アトレティコ・マドリード戦の59分から途中出場した乾貴士(アラベス)
「タカ(乾)は長い移動と時差ぼけの影響を持って戻ってきた。とても疲れているように見えるけど、それは当然のことだろう。明日、彼と話をしてから、先発かそうでないかを決める」
前日会見でアベラルド・フェルナンデス・アントゥーニャ監督が語ったように、日本代表から戻った乾貴士は、長距離移動による疲労蓄積が考慮され、アラベス移籍以降、初めてベンチスタートとなった。
アラベスは試合開始直後から、リズムをアトレティコに握られ、チャンスを作られ続ける。そして乾がベンチで仲間の戦いを見守るなか、序盤、アウェーチームに2点を決められた。
前半5分にはアントワーヌ・グリーズマンのパスから、左サイドを駆け上がったサウール・ニゲスが、アラベスの守護神フェルナンド・パチェコの股を抜くシュートを決めて先制。その6分後には、ジエゴ・コスタに芸術的かつ力のある一発を、エリア外からゴール右隅に決められ、早くも2点のビハインドを背負うことになった。
その後、ようやく目が覚めたアラベスは攻撃する時間を手にするものの、作り出したチャンスはGKヤン・オブラクを中心としたアトレティコ守備陣を崩すことはできず、前半を終了した。
後半59分、アラベスの反撃の切り札の一番手として、乾が大きな拍手のなか、ピッチに立ったが、直後にアルバロ・モラタに試合を決定づける3点目を決められてしまう。さらに84分には、トーマスのペナルティエリア外からポストに当てながらのゴールでダメを押された。乾も見せ場をつくることはできなかった。
この日、アラベスとともに欧州戦出場権を争っているヘタフェが、レガネスとのマドリード南部ダービーに0-2と敗戦していたことから、上位との勝ち点差を縮める絶好のチャンスだったが、ものにすることはできなかった。
この試合で珍しい光景が見られた。完膚なきまでにアトレティコ・マドリードに叩きのめされたアラベスだったが、そんな選手たちの傷心を癒すかのように、サポーターが最後の笛が鳴るまで、文字通りチームを支えるエールを歌い続けていたのだ。

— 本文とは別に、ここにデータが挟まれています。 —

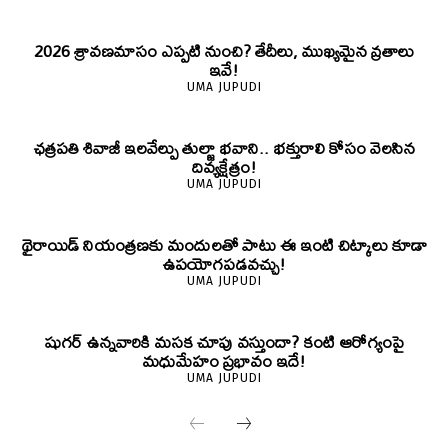
2026 శ్రావణమాసం ఎప్పటి నుంచి? తేదీలు, ముఖ్యమైన వ్రతాలు
ఇవే!
UMA JUPUDI
ఛత్రపతి శివాజీ ఇలవేల్పు తుల్జా భవాని.. భక్తురాలి కోసం వెలసిన
దివ్యక్షేత్రం!
UMA JUPUDI
థైరాయిడ్ నియంత్రణకు మందులతో పాటు ఈ ఇంటి చిట్కాలు కూడా
ఉపయోగపడవచ్చు!
UMA JUPUDI
షుగర్ ఉన్నవారికి మసక చూపు వస్తుందా? కంటి ఆరోగ్యంపై
మధుమేహం ప్రభావం ఇదే!
UMA JUPUDI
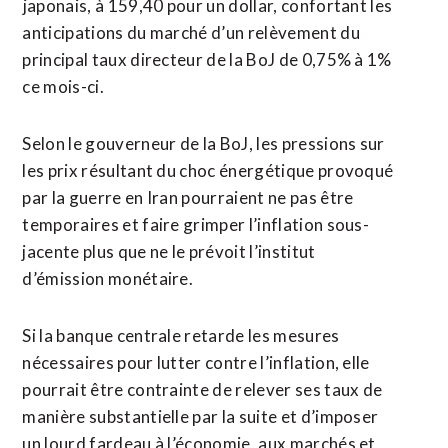
⁠japonais, à 159,40 pour un dollar, confortant les
anticipations du ​marché d’un relèvement ​du
principal taux directeur de la BoJ de 0,75% à 1%
ce mois-ci.
Selon le gouverneur ​de la BoJ, les pressions sur
les prix résultant du choc énergétique provoqué
par la guerre en Iran pourraient ne ‌pas être
temporaires et ​faire grimper l’inflation sous-
jacente plus que ne le prévoit l’institut
d’émission monétaire.
Si la banque centrale ​retarde les mesures
nécessaires pour lutter contre l’inflation, elle
pourrait être contrainte de relever ses taux de
manière substantielle par la suite et d’imposer
un lourd fardeau à l’économie, aux marchés et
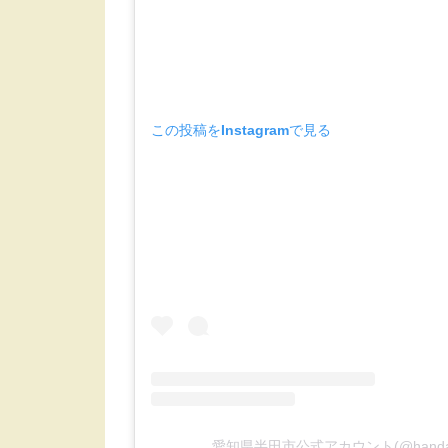
この投稿をInstagramで見る
愛知県半田市公式アカウント(@handa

リバプールファンの『You will never walk alone』の合唱に代表されるように、イングランドのクラブなどでは、最後までチームとサポーターが一緒に戦い続けることで知られている。しかしスペインでは、勝った時こそ応援の勢いは増すものの、負けた時には即時、家路に着くことが一般的だ。
「あれは本当に感謝するしかないです。俺はすごく嬉しかったし、大好きになりました」
乾は試合後のミックスゾーンで、チームを応援し続けるサポーターへの感謝の言葉とともに、アラベスというクラブのことをより好きになったと語ってくれた。残りの対戦カードは、次節のセビージャを始め、バルセロナやアスレティック・ビルバオなど厳しい相手との対戦が続く。
「強い相手ばっかりだけど、楽な試合はリーガには1試合もない。しっかり1試合、1試合を全力でやるしかない。せっかくいい位置にいるので、しっかり勝ち点を積み上げていいところにいきたい」
大好きになったサポーターが喜んで終われるシーズンになるように全力を尽くす。乾はそんな誓いをあらたにしていた。